Cross-listing: INTB B305
This course serves as an introduction to subjectivist economics. Primary emphasis is on the Austrian School. Topics covered include history and methodology; the market process and intervention; capital and interest; money, credit, and the financial system; and business cycles.
This course is an economic analysis used to consider the effects of legal rules upon people’s actions. Alternative rules are considered, with particular attention paid to the differing effects each is likely to have on the structure of incentives, and thus on human actions.
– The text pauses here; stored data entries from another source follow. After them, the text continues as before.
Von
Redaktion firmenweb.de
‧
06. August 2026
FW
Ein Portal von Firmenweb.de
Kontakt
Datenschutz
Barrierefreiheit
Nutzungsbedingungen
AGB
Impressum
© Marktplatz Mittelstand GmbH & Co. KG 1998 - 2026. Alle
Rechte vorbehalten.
This course considers the disparity of material well-being among the masses of people in different countries. Topics include causes of poverty and wealth; nature of economic growth; the roles of the state, markets, and social and cultural institutions in economic development.
Cross-listing: INTB B335
This course discusses the origins and evolution of the history of economic ideas and theories. Topics may include ancient and medieval thought, Roman and early Christian thought, the mercantilists, the physiocrats, Adam Smith and the Classical economists, Karl Marx, the marginal revolution, the Keynesian revolution, and contemporary economics.
This course is an overview of diverse topics in economics which deal specifically with labor market issues. Topics include the supply and demand of labor; human capital theory; migration and mobility; the job search process; employment and unemployment; unions; compensation issues; discrimination; and earnings and income distribution.
This class investigates the nature of firms and industries: why firms exist and why firms have diverse organizational structures; why industry structures differ; competition and monopoly; firm behavior; transaction cost theory; and the effects of antitrust policy.
This is an intermediate level statistics course. After a brief overview of statistics, the course covers least squares estimation, inference, diagnostic methods, forecasting and forecast evaluation, and simultaneous equations estimation. The course focuses more on applied work than on its theoretical underpinnings. Students are actively involved with computer exercises in this course, using the STATA software program.